15 Temmuz 2020 Çarşamba

ÖLDÜKTEN SONRA NE DİYECEKLER?

Bir gün Atatürk etrafındakilere sorar:
– “Söyleyiniz, ben öldükten sonra bu millet hakkımda ne diyecek?”
Orada bulunanlar, “Paşam, size ‘dahi', ‘büyük kurtarıcı', ‘büyük komutan' diyerek yad edecekler.”
Atatürk, “Hayır bilemediniz. Halk benim için etrafını dalkavuklar sarmasaydı bu memleket için daha çok şey yapacak diye anacaklar.
Bir asır öncesine ait bu durum bugün de yaşanmıyor mu? Bugünden itibaren bir asır sonra da yaşanmayacak mı?
Otoritenin etrafını daima dalkavuklar sarar. Madem ki Mustafa Kemal etrafındaki dalkavukları biliyordu niye mani olmadı? diye sorulabilir. İşte mesele de burada. Çünkü, medh (övme) nefse çok tatlı gelirmiş. İptila gibi vücud ona alışırmış. Uyuşturucu müptelası, avcılık müptelası, definecilik müptelası, hırsızlık iptilası(Kleptomani) nasıl insan bedenini yönlendiriyorsa, övme de aynı şeydir. Bu yüzden kişiyi yüzüne karşı methetme İslamda yasaklanmıştır.
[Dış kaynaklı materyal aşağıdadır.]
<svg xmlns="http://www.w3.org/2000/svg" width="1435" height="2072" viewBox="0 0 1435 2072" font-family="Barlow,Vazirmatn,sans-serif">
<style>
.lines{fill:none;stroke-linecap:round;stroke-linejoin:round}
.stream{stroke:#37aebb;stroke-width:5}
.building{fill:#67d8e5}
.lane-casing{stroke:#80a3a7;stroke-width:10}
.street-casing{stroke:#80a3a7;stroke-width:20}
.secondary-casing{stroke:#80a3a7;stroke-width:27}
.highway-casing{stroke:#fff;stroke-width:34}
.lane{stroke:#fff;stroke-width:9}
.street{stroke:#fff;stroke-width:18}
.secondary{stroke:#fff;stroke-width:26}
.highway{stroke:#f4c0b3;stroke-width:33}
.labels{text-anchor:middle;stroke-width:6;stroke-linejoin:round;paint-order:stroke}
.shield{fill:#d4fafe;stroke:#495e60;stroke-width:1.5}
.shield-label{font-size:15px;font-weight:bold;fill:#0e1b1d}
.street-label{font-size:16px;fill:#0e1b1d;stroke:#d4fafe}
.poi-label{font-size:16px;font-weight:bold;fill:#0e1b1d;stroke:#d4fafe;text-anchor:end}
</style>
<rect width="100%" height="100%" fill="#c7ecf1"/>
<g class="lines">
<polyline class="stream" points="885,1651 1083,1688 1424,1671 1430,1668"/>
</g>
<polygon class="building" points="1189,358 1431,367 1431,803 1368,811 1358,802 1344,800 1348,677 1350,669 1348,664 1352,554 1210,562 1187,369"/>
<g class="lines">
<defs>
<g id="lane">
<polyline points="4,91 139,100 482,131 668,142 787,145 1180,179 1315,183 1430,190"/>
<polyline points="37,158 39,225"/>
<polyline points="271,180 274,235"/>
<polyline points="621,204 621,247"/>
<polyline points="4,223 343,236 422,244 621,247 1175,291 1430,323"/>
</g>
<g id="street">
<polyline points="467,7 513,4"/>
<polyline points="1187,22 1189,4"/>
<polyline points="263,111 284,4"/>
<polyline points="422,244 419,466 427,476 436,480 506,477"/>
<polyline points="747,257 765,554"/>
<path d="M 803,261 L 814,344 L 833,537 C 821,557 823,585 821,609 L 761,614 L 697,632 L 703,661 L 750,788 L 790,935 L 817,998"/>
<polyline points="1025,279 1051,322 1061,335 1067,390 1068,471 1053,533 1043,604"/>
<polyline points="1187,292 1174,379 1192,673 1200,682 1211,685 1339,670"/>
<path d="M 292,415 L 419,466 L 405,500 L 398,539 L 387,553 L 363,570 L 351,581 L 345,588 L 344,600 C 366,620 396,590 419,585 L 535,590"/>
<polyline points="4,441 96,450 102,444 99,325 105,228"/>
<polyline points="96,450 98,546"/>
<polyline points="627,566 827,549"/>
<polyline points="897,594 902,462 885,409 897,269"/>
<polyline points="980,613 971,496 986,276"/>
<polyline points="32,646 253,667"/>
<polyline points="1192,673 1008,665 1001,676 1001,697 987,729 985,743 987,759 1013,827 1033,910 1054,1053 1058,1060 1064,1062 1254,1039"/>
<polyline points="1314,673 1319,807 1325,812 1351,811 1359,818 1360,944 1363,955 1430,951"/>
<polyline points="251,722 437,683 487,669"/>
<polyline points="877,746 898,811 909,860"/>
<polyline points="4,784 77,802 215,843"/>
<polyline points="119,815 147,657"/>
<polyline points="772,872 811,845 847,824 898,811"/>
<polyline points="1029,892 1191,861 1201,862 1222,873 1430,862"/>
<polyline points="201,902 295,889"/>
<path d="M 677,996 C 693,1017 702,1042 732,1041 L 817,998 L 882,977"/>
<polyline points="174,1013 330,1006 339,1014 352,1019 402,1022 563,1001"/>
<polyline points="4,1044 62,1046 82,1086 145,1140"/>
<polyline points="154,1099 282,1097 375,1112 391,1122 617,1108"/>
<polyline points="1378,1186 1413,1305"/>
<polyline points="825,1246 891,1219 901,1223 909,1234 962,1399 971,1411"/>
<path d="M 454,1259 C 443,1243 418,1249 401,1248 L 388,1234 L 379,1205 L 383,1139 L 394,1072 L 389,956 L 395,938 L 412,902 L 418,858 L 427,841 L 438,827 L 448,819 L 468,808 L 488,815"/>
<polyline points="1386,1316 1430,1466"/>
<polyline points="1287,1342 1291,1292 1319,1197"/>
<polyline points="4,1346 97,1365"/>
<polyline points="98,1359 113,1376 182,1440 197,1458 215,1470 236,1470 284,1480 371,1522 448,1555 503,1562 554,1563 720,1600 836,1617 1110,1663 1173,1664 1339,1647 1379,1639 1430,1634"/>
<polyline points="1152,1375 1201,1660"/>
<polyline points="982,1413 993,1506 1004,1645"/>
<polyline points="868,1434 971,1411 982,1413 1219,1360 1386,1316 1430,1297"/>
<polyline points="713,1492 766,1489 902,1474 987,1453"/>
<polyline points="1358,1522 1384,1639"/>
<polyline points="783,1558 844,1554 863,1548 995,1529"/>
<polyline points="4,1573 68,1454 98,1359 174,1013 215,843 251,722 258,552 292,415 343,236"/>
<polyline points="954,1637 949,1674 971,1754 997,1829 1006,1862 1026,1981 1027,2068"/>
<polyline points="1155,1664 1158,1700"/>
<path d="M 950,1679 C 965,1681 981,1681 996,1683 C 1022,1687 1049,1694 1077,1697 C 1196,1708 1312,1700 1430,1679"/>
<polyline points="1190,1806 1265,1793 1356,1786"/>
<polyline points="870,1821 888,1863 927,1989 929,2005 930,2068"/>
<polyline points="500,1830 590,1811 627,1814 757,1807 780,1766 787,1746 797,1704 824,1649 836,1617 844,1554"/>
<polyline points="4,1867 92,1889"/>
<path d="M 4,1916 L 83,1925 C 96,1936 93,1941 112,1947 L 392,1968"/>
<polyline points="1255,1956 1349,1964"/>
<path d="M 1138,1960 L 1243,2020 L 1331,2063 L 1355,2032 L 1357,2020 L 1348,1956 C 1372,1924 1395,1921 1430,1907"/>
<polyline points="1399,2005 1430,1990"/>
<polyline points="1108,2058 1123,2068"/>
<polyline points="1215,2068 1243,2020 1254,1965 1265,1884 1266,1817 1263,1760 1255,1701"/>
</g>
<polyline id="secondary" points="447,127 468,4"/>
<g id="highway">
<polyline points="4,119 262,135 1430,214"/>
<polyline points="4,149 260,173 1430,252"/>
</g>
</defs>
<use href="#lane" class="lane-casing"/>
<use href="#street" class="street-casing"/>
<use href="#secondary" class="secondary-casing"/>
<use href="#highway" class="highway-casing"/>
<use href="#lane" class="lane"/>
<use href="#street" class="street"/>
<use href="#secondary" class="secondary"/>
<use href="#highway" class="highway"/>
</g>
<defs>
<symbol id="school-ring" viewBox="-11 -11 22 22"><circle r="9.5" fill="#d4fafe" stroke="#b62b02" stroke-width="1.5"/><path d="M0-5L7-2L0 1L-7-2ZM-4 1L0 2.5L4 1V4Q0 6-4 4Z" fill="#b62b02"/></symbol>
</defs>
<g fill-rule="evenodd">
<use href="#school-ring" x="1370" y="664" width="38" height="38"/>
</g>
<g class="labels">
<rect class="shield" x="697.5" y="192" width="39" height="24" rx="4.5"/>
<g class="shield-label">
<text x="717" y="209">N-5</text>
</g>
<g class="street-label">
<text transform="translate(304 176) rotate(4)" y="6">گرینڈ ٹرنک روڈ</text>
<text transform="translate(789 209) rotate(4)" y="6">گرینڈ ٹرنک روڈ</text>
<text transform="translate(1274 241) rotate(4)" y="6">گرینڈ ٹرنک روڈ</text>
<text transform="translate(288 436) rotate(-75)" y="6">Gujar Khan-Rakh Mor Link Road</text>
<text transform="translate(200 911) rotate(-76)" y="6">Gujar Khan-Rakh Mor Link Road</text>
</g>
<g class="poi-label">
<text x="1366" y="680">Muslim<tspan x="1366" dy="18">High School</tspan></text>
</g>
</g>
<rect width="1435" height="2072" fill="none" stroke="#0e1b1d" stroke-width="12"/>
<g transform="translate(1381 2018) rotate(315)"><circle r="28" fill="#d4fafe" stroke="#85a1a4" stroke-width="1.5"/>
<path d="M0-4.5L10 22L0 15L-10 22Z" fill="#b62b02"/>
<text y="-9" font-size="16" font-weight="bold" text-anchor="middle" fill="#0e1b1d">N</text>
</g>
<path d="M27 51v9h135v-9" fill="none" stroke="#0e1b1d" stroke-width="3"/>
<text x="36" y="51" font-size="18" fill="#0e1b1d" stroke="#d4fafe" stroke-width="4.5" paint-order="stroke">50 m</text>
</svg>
Yasaklanma nedeni muhtemelen nefsi tetiklemesidir.
Rahmetli Korkut Özal, kardeşi Turgut Özal ve çevresi ile alakalı Kanal D de yayınlanan bir programda konuşmuştu.
"Cumhurbaşkanının etrafını saran insan halkasının övmelerinden dışarısını görmek mümkün değildir. Zira bu halkanın dışını görmek için ya Evliya olmak, yahut bir evliya yanında olmak gerekir" demişti.
Siyasal eleştiriye, yahut düşünce hürriyeti kapsamında kalan eleştiriye tahammül edemeyenler hücrelerine kadar övülme ateşine yakalanmıştır. Övmenin getirdiği "Benlik" anlık ayaküstü kararların kararnameye dönüşmesini sebep olmaktadır."Ben" ve "Biz" kelimelerinin muhatabı şeytana asker olanlardır.